Task brief
Only the lines from the one containing "ice public. Son" through the one containing "hervorragend zur Entspannung" should be printed, exactly as they appear below, with both ends included.

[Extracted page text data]
·····

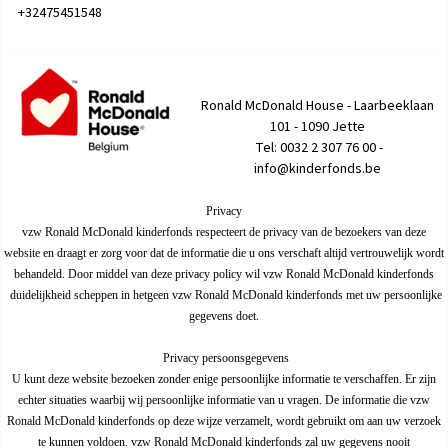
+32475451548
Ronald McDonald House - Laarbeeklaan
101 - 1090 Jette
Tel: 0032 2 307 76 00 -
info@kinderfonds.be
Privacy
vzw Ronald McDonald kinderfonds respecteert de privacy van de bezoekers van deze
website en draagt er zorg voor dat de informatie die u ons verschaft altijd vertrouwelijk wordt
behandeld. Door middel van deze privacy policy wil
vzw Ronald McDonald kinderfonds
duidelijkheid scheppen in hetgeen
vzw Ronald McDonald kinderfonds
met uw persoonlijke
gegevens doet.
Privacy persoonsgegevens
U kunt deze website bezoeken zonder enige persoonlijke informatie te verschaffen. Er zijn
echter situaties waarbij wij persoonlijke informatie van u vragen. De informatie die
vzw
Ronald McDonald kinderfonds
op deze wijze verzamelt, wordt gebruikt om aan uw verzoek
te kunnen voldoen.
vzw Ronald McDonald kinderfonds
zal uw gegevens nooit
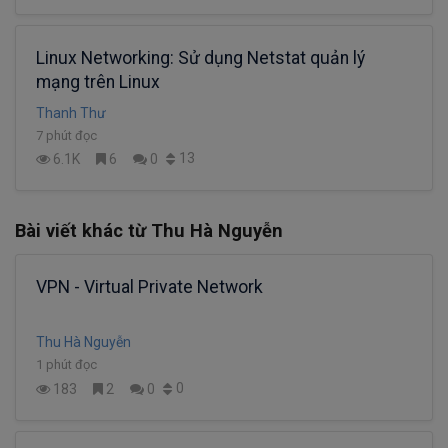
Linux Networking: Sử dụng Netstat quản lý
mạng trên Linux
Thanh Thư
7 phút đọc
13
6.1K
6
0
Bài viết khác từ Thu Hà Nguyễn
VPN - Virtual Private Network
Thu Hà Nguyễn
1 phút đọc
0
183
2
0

·····

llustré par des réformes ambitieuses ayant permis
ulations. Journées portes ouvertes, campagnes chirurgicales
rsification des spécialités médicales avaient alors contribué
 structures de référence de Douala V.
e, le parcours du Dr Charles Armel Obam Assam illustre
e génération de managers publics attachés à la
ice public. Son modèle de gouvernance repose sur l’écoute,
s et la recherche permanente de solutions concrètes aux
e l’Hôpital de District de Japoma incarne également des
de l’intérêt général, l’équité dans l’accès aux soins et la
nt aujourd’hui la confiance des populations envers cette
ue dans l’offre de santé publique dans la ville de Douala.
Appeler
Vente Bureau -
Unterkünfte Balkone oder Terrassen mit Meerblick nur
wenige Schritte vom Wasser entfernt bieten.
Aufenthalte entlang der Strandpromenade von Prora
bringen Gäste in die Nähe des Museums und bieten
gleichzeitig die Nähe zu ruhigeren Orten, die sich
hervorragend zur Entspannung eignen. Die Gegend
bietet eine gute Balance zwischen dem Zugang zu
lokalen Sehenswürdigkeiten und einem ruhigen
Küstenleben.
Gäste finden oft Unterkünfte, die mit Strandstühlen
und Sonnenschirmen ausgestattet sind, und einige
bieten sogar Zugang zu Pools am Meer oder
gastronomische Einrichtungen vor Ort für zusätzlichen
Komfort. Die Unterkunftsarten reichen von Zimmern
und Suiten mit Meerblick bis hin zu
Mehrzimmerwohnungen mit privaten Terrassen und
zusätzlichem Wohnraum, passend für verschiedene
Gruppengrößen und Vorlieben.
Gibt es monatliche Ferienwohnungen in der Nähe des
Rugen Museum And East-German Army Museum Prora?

·····

Response
ice public. Son modèle de gouvernance repose sur l’écoute,
s et la recherche permanente de solutions concrètes aux
e l’Hôpital de District de Japoma incarne également des
de l’intérêt général, l’équité dans l’accès aux soins et la
nt aujourd’hui la confiance des populations envers cette
ue dans l’offre de santé publique dans la ville de Douala.
Appeler
Vente Bureau -
Unterkünfte Balkone oder Terrassen mit Meerblick nur
wenige Schritte vom Wasser entfernt bieten.
Aufenthalte entlang der Strandpromenade von Prora
bringen Gäste in die Nähe des Museums und bieten
gleichzeitig die Nähe zu ruhigeren Orten, die sich
hervorragend zur Entspannung eignen. Die Gegend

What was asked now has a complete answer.